Elle s’appelait Edna Izzard et a enseigné l’anglais à Mowat de 1937 à 1940 à la Richmond Hill High School à Richmond Hill.

«Mademoiselle Izzard était plus ou moins une vieille dame, ajoute Mowat. Elle était très sévère, un peu une dure à cuire. Et quel sens de l’humour sardonique merveilleux. Presque tout le monde à l’école en avait peur. Elle ne mâchait pas ses mots et faisait preuve d’une honnêteté totale dans ses évaluations.»

Sur le ton du conteur, Mowat enchaîne : «Je me rappelle la première dissertation que je lui ai remise. J’avais pris note de tout ce qui s’était dit à son sujet et était d’avis, comme tout le monde, qu’elle était une vieille pincée. J’ai donc pris des libertés avec mon texte et lui ai donné une tournure satirique.

«Elle m’a fait venir à son bureau et, me regardant droit dans les yeux, m’a dit que j’avais échoué.

«Je ne savais plus quoi penser. Puis elle a ajouté : "Vous avez échoué quant à l’objet de votre texte. Savez-vous quel devait être l’objet du texte?"

«C’était d’être intelligent, je crois.

«Elle a ajouté : "Eh bien! Vous êtes passé à côté. Vous n’étiez même pas drôle. Vous savez que vous êtes capable d’écrire. Vous l’ignorez sans doute, mais vous en avez le don. Alors, si vous voulez écrire, écrivez correctement."»

Mowat a pris cette critique comme un signe. «C’était le type d’encouragement nécessaire, pas que de simples bons mots, mais une critique sévère.»

Mademoiselle Izzard n’a jamais poussé Mowat, mais lui a toujours rappelé qu’il pouvait faire mieux. «Elle prenait une phrase et disait : "Si tu voulais lui donner plus de force, comment t’y prendrais-tu? Et j’y pensais et je proposais de changer la phrase. Elle m’appuyait toujours."»

À l’extérieur de l’école, Mowat consacrait presque tout son temps à la poésie. «Après avoir écrit ce qui me semblait plutôt bon, je le lui faisais lire. Elle disait que les idées étaient bonnes et l’approche juste, mais que je ne maîtriserais jamais l’art de la poésie. "Mais il ne faut pas te décourager, me disait-elle, car la poésie constitue la meilleure préparation avant de passer à la prose."»
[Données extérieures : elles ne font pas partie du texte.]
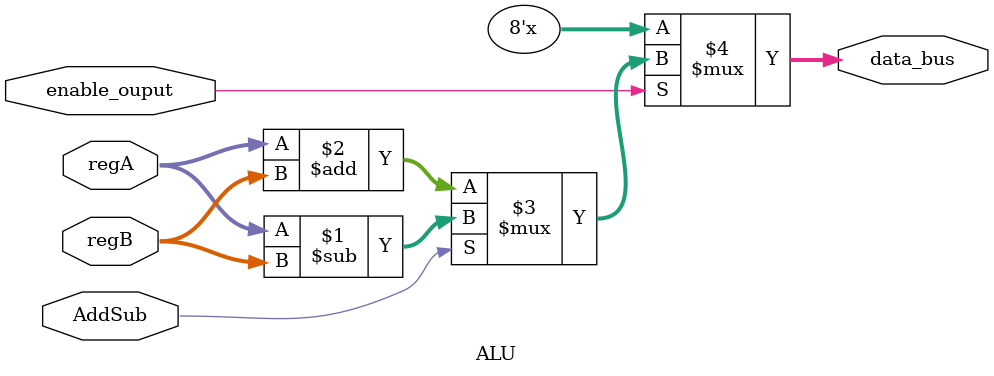
<source format=v>
`timescale 1ns / 1ps


module ALU(
    output [7:0] data_bus,
    input [7:0] regA,
    input [7:0] regB,
    input enable_ouput,
    input AddSub
    );

//-------------Clock independent actions-----------------------------
    assign data_bus = (enable_ouput) ? ((AddSub) ? (regA - regB) : (regA + regB)) : 8'bzzzz_zzzz;

endmodule


</source>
«Je n’ai jamais oublié cela, a-t-il ajouté, si on peut condenser son matériel, se discipliner pour y donner forme, soit écrire à l’ancienne des vers qui riment, on en apprend davantage sur l’usage de la langue. J’ai continué à écrire de la poésie pendant longtemps, rien de publiable toutefois. Et j’en ai appris beaucoup sur l’art d’écrire.»

Mademoiselle Izzard ne s’attardait pas qu’au talent de Mowat. Elle encourageait quiconque s’intéressait à la lecture ou à l’écriture.

Comme l’a dit Mowat : «Elle était une personne extraordinaire.»